Most new mothers may experience mild feelings of unhappiness and worry after giving birth. Babies require a lot of care, so it is normal for mothers to be worried about, or tired from, providing that care. The feelings, often termed the "baby blues", affect up to 80 per cent of mothers. They are somewhat mild, last a week or two, and usually go away on their own.[122]

Postpartum depression is different from the "baby blues". With postpartum depression, feelings of sadness and anxiety can be extreme and might interfere with a woman's ability to care for herself or her family. Because of the severity of the symptoms, postpartum depression usually requires treatment. The condition, which occurs in nearly 15 percent of births, may begin shortly before or any time after childbirth, but commonly begins between a week and a month after delivery.[122]
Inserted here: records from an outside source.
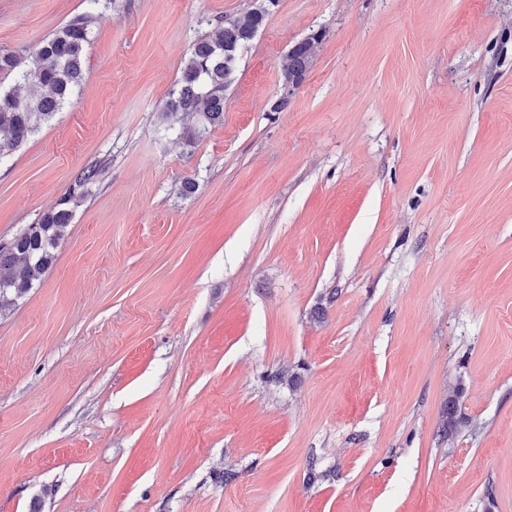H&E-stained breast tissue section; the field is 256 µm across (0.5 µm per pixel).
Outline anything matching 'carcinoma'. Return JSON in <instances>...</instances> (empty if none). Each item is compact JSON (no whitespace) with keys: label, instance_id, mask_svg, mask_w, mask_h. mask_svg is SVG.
I'll return each mask as SVG.
<instances>
[{"label":"carcinoma","instance_id":"obj_1","mask_svg":"<svg viewBox=\"0 0 512 512\" xmlns=\"http://www.w3.org/2000/svg\"><path fill=\"white\" fill-rule=\"evenodd\" d=\"M279 0H255L252 7L201 35L193 44L175 87L164 104V117L175 122L187 118L186 130L193 142L224 123V98L234 82L241 53L248 48ZM99 17L74 18L44 38L31 60L0 49V76H11L34 93L22 96L10 89L0 91V162L49 123L83 79L85 48ZM324 32L317 30L288 51L283 64L284 83L301 85L309 72ZM98 176L94 167L84 169L75 187L11 240L0 243V312L15 305L56 259V250L72 224L77 204L76 189ZM461 389L448 395L442 431L448 434L466 425L458 415Z\"/></svg>","mask_w":512,"mask_h":512}]
</instances>
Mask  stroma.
I'll use <instances>...</instances> for the list:
<instances>
[{"mask_svg":"<svg viewBox=\"0 0 512 512\" xmlns=\"http://www.w3.org/2000/svg\"><path fill=\"white\" fill-rule=\"evenodd\" d=\"M252 4L0 0L25 57L104 17L0 162L2 242L99 169L0 313V512H512V0H280L187 142L183 61ZM324 35L323 31L317 30L294 44L288 51L282 66L286 87L295 81L296 90L303 83L312 66L316 49L321 44ZM461 389L455 388L448 395L447 416L442 422V431L448 434L458 431L466 425V421L461 415H458V403L461 397Z\"/></svg>","mask_w":512,"mask_h":512,"instance_id":"35a3bbf8","label":"stroma"}]
</instances>
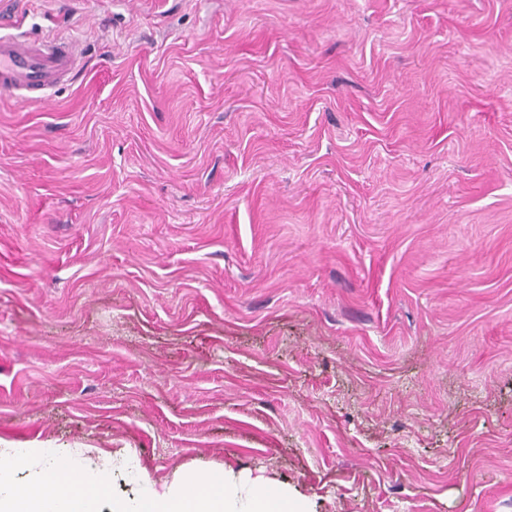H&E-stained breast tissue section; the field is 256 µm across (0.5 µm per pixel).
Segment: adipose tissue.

Childbirth-related posttraumatic stress disorder is a psychological disorder that can develop in women who have recently given birth.[123][124][125] Causes include issues such as an emergency C-section, preterm labour, inadequate care during labour,lack of social support following childbirth, and others. Examples of symptoms include intrusive symptoms, flashbacks and nightmares, as well as symptoms of avoidance (including amnesia for the whole or parts of the event), problems in developing a mother-child attachment, and others similar to those commonly experienced in posttraumatic stress disorder (PTSD). Many women who are experiencing symptoms of PTSD after childbirth are misdiagnosed with postpartum depression or adjustment disorders. These diagnoses can lead to inadequate treatment.[126]